Why is Blackmail a Crime?
Blackmail is considered a violation of the rights of the individual. The use of threats or leverage to make a demand is intended to deprive the victim of their free will and compel them to act against their own best interests.
While in many cases it may be legal for the perpetrator of a blackmail to publicize the information they are threatening to release, it becomes unlawful coercion when demands are made of the victim. This is the case irrespective of whether the information under threat of release is factually true.
What Actions Constitute Blackmail?
Blackmail always involves threatening to expose something harmful with the goal of getting something in return. If someone threatens to expose something negative or humiliating about you in exchange for money or another form of favor – they are blackmailing you.
Here are a few common examples of blackmail:
Hobbs Act blackmail,
Steps You Can Take to Protect Yourself from Blackmail
An ounce of prevention is worth a pound of cure! If you are concerned about the growing problem of internet blackmail and extortion, there are steps you can take to protect yourself.
Here are some tips everyone can use to protect themselves from blackmail:
Avoid Random Friend Requests on Social Media
Be skeptical of friend requests and direct messages from people you do not know.
Many strangers are actually catfishing or pretending to be someone they are not to get something out of you.
Maximize Your Social Media Security Settings
Social media websites allow you to adjust your profile’s security. On Facebook, for instance, you can adjust your profile so that only friends of friends can see your profile, or it can even be more restrictive.
We recommend setting all social media accounts at the highest level of privacy and using strong passwords for each site.
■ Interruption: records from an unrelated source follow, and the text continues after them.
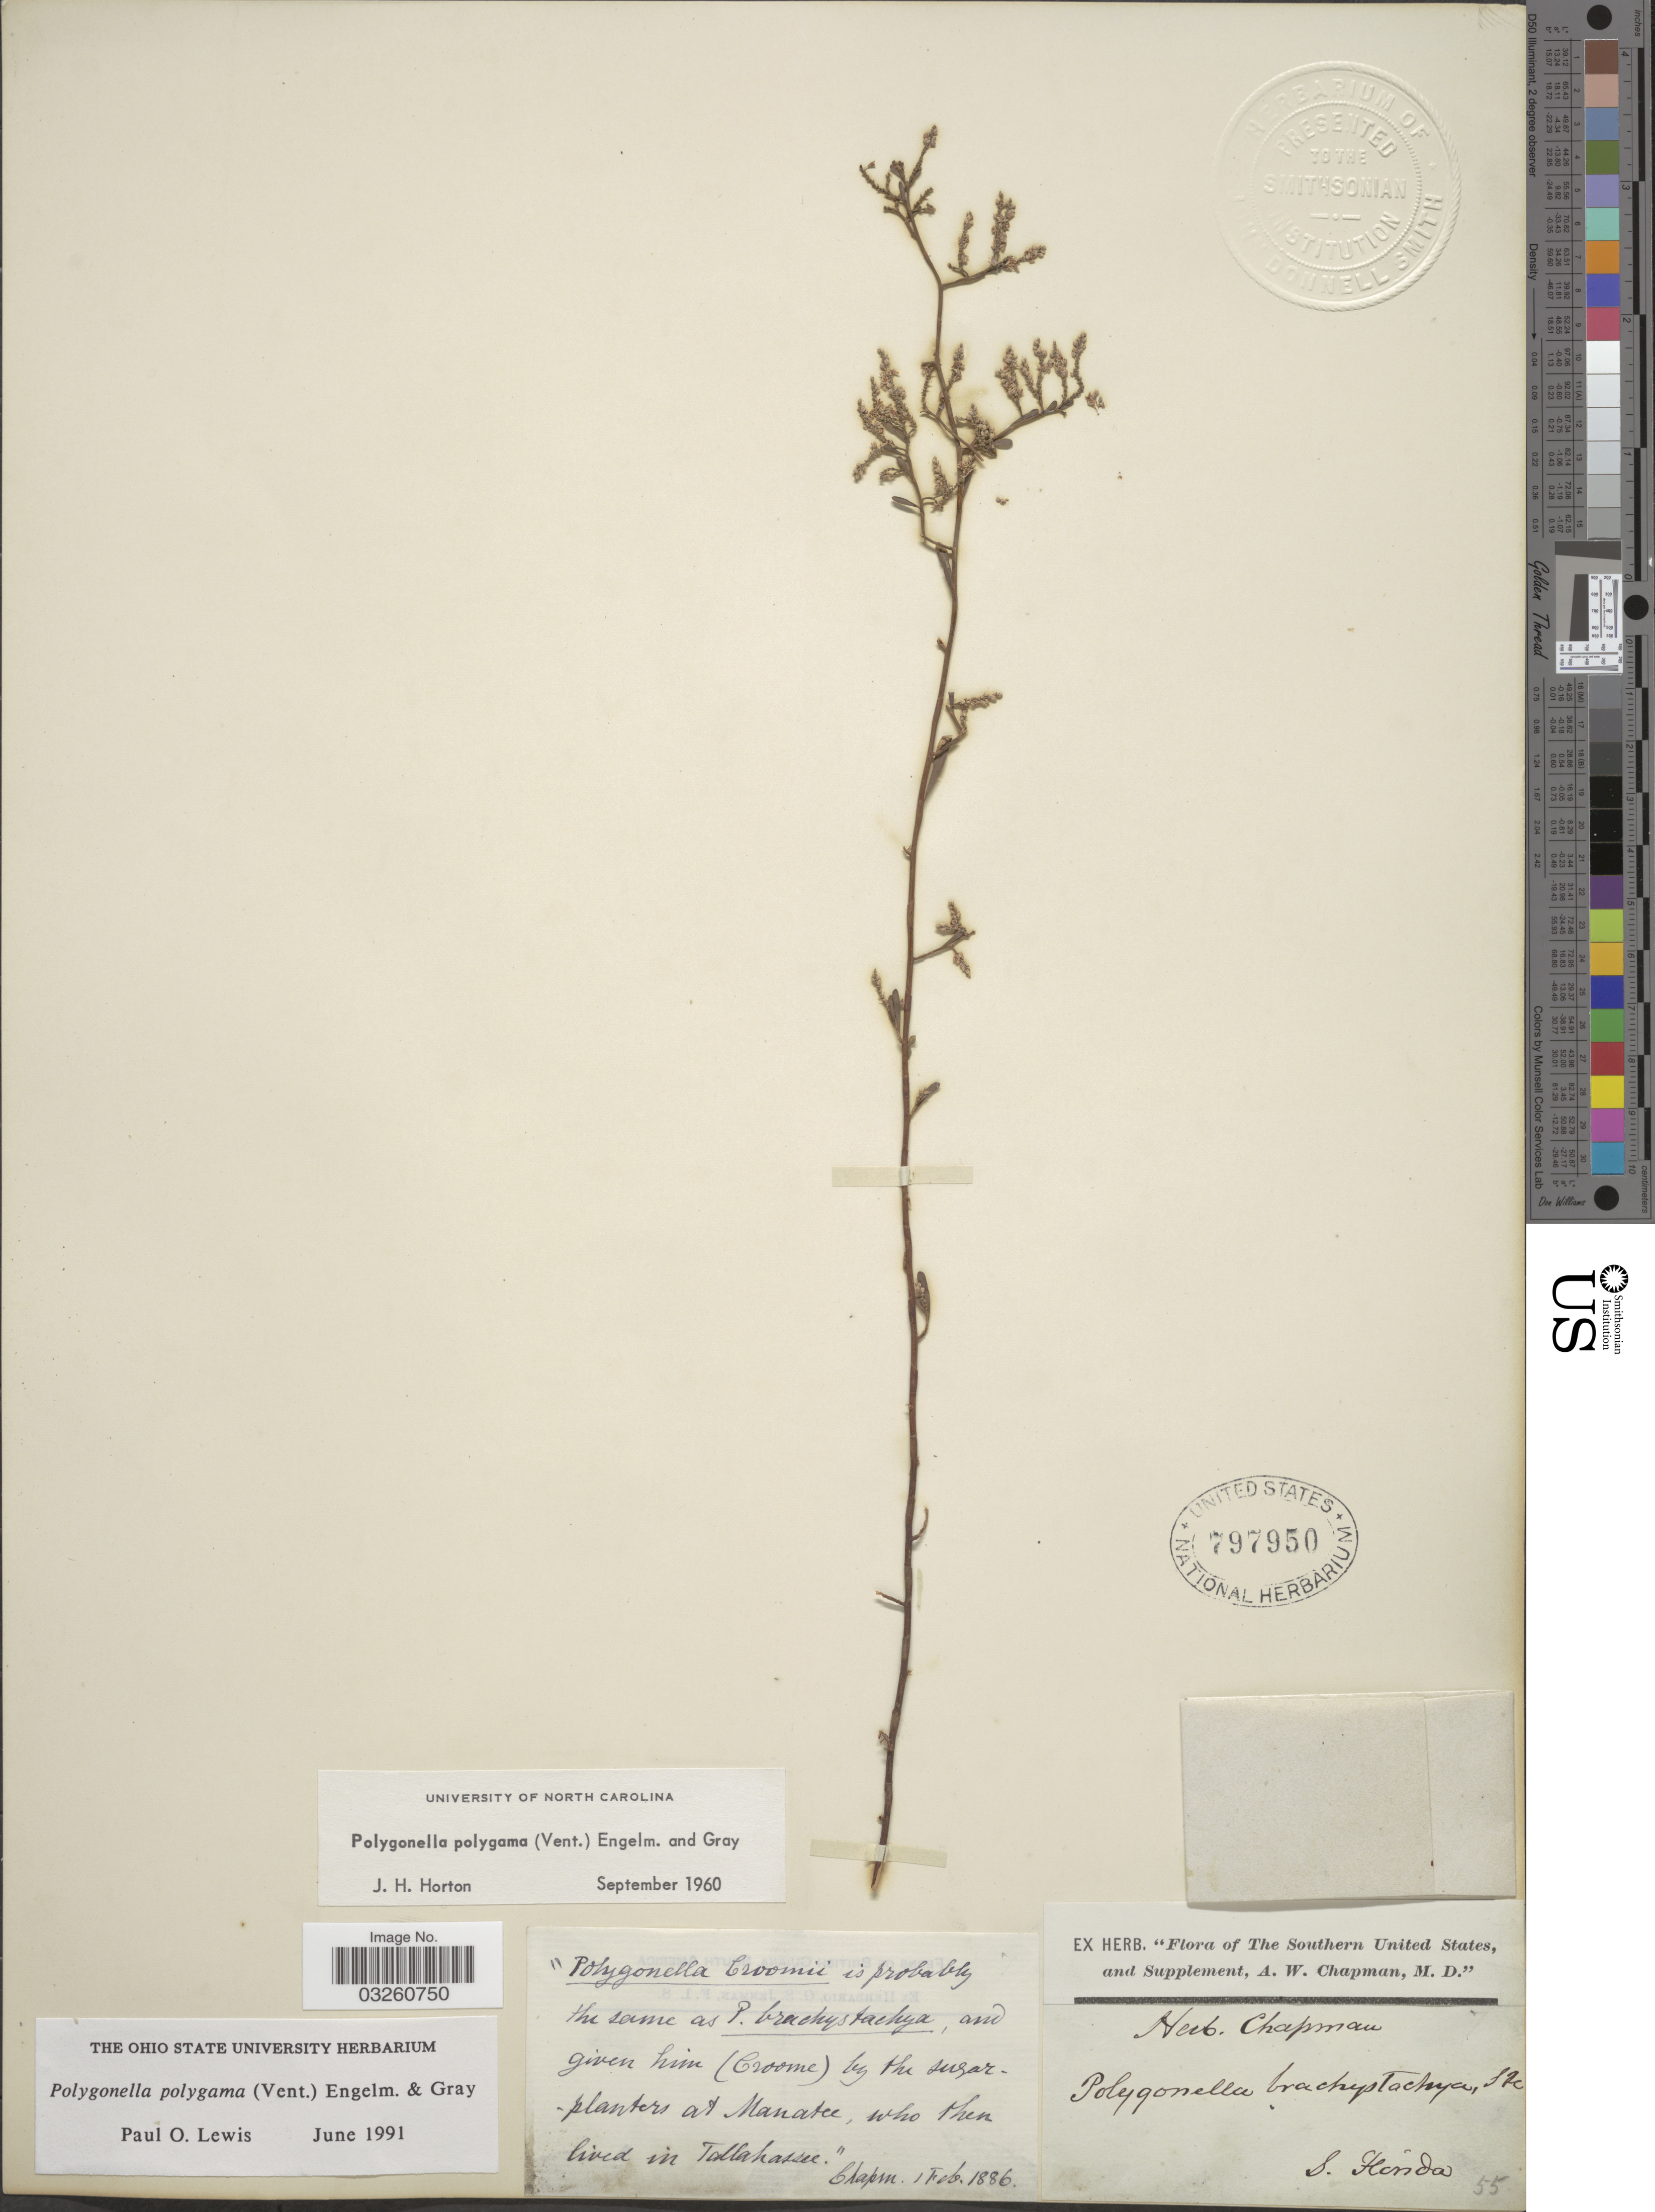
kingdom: Plantae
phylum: Tracheophyta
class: Magnoliopsida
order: Caryophyllales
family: Polygonaceae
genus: Polygonella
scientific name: Polygonella polygama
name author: (Vent.) Engelm. & A. Gray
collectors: ex herb. A.W. Chapman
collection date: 1886-02-01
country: United States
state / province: Florida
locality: The Southern Unites States, and Supplement. S. Florida.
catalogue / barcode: US 797950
Look out for Red Flags That Someone is Not Who They Claim to Be Red flags that indicate you might be dealing with a fake persona include:
A reluctance to show their face,
Few friends or interactions on their profile,
Outlandish stories (often too good to be true),
Requests for money, and a
Rush into highly sexualized language and overtures.
Do Not Disclose Personal Information Too Quickly
Blackmailers try to get personal “dirt” on their victims as quickly as possible. This is the main part of their whole scheme!
Protect your privacy by adjusting settings on your social media profiles and be careful not to reveal personal information to those you do not know very well.
Block Your Webcam
Webcam hacking is a real (and scary) thing. One of the simplest ways to protect yourself against this invasion of privacy is to place a sticker over your webcam on your computer. This way, even a sophisticated hacker will not be able to spy on your activities.
Do Not Share Explicit Content
Assume that any sexually explicit video, images, or “sexts” you send to someone can and will be used against you. Sadly, even romantic partners who you trust enough to share intimate images with might later use the content to hurt you.
In today’s digital age, the dangers of sexting carry severe consequences, so the best way to prevent explicit content from getting shared without your consent is to refrain from sharing this content in the first place.
How Seriously Should You Take Blackmail & Cyber Extortion?
We mentioned above that many blackmailers do not follow through (because they lose their leverage in doing so). But this does not mean you should ignore an extortionist’s threats.
You should always take blackmail very seriously because it is a crime. And chances are, if the perpetrator is willing to break the law to blackmail you, they will repeat their behavior with you and others.
Beyond that, the damage caused by blackmailers is very real. Leaked content can damage your reputation, career, and personal life. It can also lead to bodily injury in some of the most severe cases.